I have around 8,000, and sometimes 14,000 instances of this structure, stored in a TArray.
My problem is that I need to search one instance using its Identifier, and sometimes using its Mag. So, I’ve though to create two TMap, one using Identifier as the key, and the other one using Mag as the key. But, I don’t know if it is a good design or I’m wasting a lot of resources having two TMap.
You really want everything in one container, that is the best practice.
If there is a single clear key such as a GUID “ID” then you can create a TMAP with the GUID as key. When you want the “key” to be present in the data of the value, or when there is no common single key, you put everything in a struct like you did already and collect that struct in a TArray.
Using the structure you provided, To get the element you want you need to filter the TArray by a value within the struct. This can be done with a predicate.
// TArray<FBall> Balls; // Containing data.
const int32 SomeIdentifier = 50;
const FBall* TheBallPtr = Balls.FindByPredicate([SomeIdentifier] (const FBall& BallInArray) { return BallInArray.Identifier == SomeIdentifier }; );
if (TheBallPtr != nullptr) {
// Do something with it.
}
I recently explained how this works in another topic, see post 2 and 3 here:
which is why you can filter all data by predicate like I showed.
const bool bGetByMag = true;
TArray<FBall> Balls; // filled with your structs.
const int32 SomeIdentifier = 50;
const FBall* TheBallPtr = Balls.FindByPredicate([SomeIdentifier, bGetByMag] (const FBall& BallInArray) { return (bGetByMag ? BallInArray.Mag == SomeIdentifier : BallInArray.Identifier == SomeIdentifier) }; );
if (TheBallPtr != nullptr) {
// Do something with it, you found it.
}
In this code sample a pointer to the ball in the ball array is retrieved by the “key” from the array, be it the Mag or the Identifier. You only need this.
FindByPredicate looks like more complex than using two TMap.
That’s correct. FindByPredicate is linear search by checking each element
FilterByPredicate()
/**
* Filters the elements in the map based on a predicate functor.
*
* @param Pred The functor to apply to each element.

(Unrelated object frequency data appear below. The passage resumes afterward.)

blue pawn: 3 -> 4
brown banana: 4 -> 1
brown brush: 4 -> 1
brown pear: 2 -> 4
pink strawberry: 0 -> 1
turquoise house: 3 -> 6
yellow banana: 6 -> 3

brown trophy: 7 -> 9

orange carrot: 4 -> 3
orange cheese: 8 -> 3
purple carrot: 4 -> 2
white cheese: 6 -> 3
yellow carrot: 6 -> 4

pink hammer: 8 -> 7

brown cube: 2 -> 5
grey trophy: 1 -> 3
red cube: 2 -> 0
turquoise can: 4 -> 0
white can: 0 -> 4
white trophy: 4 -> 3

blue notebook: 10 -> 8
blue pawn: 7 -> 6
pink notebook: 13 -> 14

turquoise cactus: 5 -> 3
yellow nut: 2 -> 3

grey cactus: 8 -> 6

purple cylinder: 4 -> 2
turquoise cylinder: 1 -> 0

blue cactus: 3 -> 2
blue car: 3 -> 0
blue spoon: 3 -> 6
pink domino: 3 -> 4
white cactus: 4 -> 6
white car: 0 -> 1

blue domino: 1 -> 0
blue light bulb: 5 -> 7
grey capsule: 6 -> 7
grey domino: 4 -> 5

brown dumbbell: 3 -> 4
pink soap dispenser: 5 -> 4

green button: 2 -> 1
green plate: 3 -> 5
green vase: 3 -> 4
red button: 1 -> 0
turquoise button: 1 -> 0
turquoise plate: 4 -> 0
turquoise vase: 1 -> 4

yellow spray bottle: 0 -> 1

* @returns TMap with the same type as this object which contains
* the subset of elements for which the functor returns true.
*/
template <typename Predicate>
TMap<KeyType, ValueType> FilterByPredicate(Predicate Pred) const
{
TMap<KeyType, ValueType> FilterResults;
FilterResults.Reserve(Pairs.Num());
for (const ElementType& Pair : Pairs)
{
if (Pred(Pair))
{
FilterResults.Add(Pair);
}
}
return FilterResults;
}
While complexity of TMap’s [] is at most O(log n), probably even lower due to hashing, can’t properly evaluate it right now.
So, if your struct as lightweight as shown on your snippets, two maps with structs as values should be fine. If your structs are ways heavier (like, each map is a hundred of megabytes) then you can store pointers as values.
Overall, yes, this is the simple way of sacrificing of a bit of memory for speed.
Nevertheless, you can estimately run a linear search over 15k elements like 10k~ times per second. Probably a bit less in UE since that second is already have a plenty of work to do.